_Görev 1_:
Kaynak metne göre Taliban, kız çocuklarının ortaöğrenim görmesini hangi tarihte yasaklamıştır?
_Görev 2_:
Kaynak metnin "Kabil’in düşmesinden ve" sözcükleriyle başlayıp "yeniden açılmasını emretmişti." sözcükleriyle biten bölümünü, bu son sözcükler de dahil olmak üzere, hiçbir değişiklik yapmadan yazınız.

_Kaynak metin_:
────────

Kabil’in düşmesinden ve Afganistan’daki ABD ve NATO liderliğindeki rejimin ülkeyi terk etmesinden kısa süre sonra Taliban, Eylül 2021’de kız çocuklarının ortaöğrenim görmesini yasaklamış ve liselerin sadece erkekler için yeniden açılmasını emretmişti.

Geçen aralıkta binlerce kadına üniversite eğitimini süresiz olarak yasaklayan Taliban, koleje ve üniversiteye giden kadınlara kısıtlama getirerek sert bir darbe vurmuştu.

Radikal İslamcı rejim, nüfusunun neredeyse yarısının ortaöğrenim görmesini yasaklayan dünya genelindeki tek yönetim.

────────

_Gösterilen satırlar_:
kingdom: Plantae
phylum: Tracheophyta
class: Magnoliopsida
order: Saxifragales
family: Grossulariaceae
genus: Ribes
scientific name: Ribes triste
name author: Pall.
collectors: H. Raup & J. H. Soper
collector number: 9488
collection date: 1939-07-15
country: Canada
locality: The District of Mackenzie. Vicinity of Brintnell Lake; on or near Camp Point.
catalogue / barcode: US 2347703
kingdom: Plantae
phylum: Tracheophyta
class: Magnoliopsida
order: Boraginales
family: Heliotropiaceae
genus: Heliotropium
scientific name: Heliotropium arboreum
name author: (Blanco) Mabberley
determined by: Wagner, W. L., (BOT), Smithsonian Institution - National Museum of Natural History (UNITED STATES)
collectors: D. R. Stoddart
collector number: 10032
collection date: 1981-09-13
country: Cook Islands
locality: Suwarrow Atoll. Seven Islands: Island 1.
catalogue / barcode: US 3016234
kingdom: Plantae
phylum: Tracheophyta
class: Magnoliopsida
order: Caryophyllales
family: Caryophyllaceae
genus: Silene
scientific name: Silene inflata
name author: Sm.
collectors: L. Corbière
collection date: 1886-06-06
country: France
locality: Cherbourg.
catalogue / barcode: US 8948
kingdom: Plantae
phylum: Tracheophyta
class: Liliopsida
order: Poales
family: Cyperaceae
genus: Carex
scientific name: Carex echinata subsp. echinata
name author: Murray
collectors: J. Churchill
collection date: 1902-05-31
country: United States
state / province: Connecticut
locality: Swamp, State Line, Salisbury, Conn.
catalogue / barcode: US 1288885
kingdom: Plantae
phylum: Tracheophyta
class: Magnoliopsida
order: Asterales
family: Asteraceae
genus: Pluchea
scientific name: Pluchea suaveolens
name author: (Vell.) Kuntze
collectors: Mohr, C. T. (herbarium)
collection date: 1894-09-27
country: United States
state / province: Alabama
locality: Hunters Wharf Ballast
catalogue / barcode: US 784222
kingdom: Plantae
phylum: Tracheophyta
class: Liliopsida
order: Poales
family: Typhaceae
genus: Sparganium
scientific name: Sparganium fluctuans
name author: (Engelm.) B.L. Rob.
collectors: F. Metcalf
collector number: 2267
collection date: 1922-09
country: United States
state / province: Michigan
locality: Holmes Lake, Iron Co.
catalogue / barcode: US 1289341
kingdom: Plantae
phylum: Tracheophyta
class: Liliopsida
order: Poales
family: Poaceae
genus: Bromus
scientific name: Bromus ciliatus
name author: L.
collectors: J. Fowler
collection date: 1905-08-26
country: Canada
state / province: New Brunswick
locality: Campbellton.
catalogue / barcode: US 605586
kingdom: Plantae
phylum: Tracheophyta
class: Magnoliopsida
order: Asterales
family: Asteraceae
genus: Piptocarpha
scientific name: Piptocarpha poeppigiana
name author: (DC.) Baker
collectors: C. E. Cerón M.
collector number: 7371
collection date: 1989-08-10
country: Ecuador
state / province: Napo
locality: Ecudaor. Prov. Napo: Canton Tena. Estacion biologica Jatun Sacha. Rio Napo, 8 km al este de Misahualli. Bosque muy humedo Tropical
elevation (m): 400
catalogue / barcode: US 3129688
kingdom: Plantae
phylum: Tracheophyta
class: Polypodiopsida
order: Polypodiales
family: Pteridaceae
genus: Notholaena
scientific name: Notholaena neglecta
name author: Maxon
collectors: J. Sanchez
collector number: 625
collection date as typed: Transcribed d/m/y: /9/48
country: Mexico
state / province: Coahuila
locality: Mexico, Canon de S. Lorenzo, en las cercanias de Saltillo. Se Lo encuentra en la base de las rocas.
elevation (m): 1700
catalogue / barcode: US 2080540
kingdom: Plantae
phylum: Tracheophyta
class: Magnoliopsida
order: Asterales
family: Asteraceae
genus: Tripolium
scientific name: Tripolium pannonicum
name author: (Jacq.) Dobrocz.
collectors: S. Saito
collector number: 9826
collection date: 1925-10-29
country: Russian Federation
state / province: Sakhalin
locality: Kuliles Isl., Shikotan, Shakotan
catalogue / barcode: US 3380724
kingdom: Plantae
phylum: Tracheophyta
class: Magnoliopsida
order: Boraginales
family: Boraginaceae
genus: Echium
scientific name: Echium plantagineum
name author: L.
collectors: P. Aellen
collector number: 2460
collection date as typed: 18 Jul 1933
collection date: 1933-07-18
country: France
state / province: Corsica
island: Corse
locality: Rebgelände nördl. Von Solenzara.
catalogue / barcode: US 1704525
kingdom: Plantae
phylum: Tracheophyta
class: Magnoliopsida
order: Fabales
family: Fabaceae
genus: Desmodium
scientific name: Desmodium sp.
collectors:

────────

_Doğru yanıt 1_:
Eylül 2021'de yasaklamıştır.

_Doğru yanıt 2_:
Kabil’in düşmesinden ve Afganistan’daki ABD ve NATO liderliğindeki rejimin ülkeyi terk etmesinden kısa süre sonra Taliban, Eylül 2021’de kız çocuklarının ortaöğrenim görmesini yasaklamış ve liselerin sadece erkekler için yeniden açılmasını emretmişti.